Security best practices in Amazon API Gateway - Amazon API Gateway

Security best practices in Amazon API Gateway

API Gateway provides a number of security features to consider as you develop and implement your own security policies. The following best practices are general guidelines and don’t represent a complete security solution. Because these best practices might not be appropriate or sufficient for your environment, treat them as helpful considerations rather than prescriptions.

Implement least privilege access

Use IAM policies to implement least privilege access for creating, reading, updating, or deleting API Gateway APIs. To learn more, see Identity and access management for Amazon API Gateway. API Gateway offers several options to control access to APIs that you create. To learn more, see Controlling and managing access to a REST API in API Gateway, Controlling and managing access to a WebSocket API in API Gateway, and Controlling access to HTTP APIs with JWT authorizers.

Implement logging

Use CloudWatch Logs or Amazon Kinesis Data Firehose to log requests to your APIs. To learn more, see Monitoring REST APIs, Configuring logging for a WebSocket API, and Configuring logging for an HTTP API.
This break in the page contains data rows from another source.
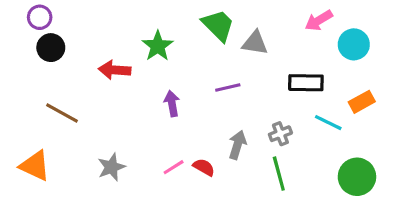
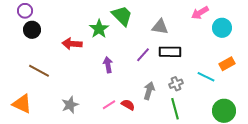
green trapezoid: (218, 25) -> (122, 16), moved
black rectangle: (306, 83) -> (170, 52), moved
purple line: (228, 87) -> (143, 55), turned -35

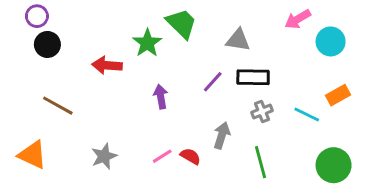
gray cross: (176, 84) -> (262, 112), moved

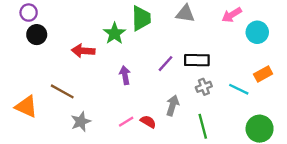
green trapezoid: (182, 24) -> (141, 18), turned 44
gray triangle: (238, 40) -> (185, 14), moved
brown line: (58, 106) -> (62, 91), moved
orange triangle: (32, 155) -> (26, 107), moved

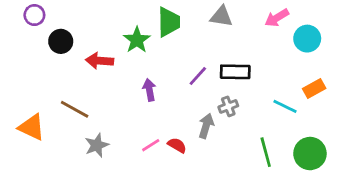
black circle: (37, 35) -> (61, 41), moved
gray cross: (204, 87) -> (228, 106), moved
green line: (203, 126) -> (266, 152), moved

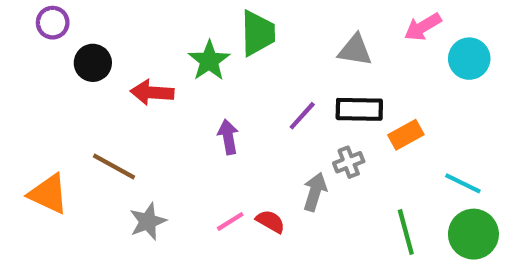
gray triangle: (221, 16) -> (355, 50), moved
orange rectangle: (314, 88) -> (406, 135), moved
cyan line: (285, 106) -> (463, 183), moved

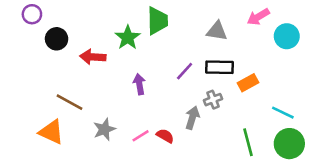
orange triangle: (48, 194) -> (51, 132), moved
gray star: (148, 221) -> (104, 129), moved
Implement Amazon CloudWatch alarms

Using CloudWatch alarms, you watch a single metric over a time period that you specify. If the metric exceeds a given threshold, a notification is sent to an Amazon Simple Notification Service topic or AWS Auto Scaling policy. CloudWatch alarms do not invoke actions when a metric is in a particular state. Rather, the state must have changed and been maintained for a specified number of periods. For more information, see Monitoring REST API execution with Amazon CloudWatch metrics.

Enable AWS CloudTrail

CloudTrail provides a record of actions taken by a user, role, or an AWS service in API Gateway. Using the information collected by CloudTrail, you can determine the request that was made to API Gateway, the IP address from which the request was made, who made the request, when it was made, and additional details. For more information, see Logging calls to Amazon API Gateway APIs with AWS CloudTrail.

Enable AWS Config

AWS Config provides a detailed view of the configuration of AWS resources in your account. You can see how resources are related, get a history of configuration changes, and see how relationships and configurations change over time. You can use AWS Config to define rules that evaluate resource configurations for data compliance. AWS Config rules represent the ideal configuration settings for your API Gateway resources. If a resource violates a rule and is flagged as noncompliant, AWS Config can alert you using an Amazon Simple Notification Service (Amazon SNS) topic. For details, see Monitoring API Gateway API configuration with AWS Config.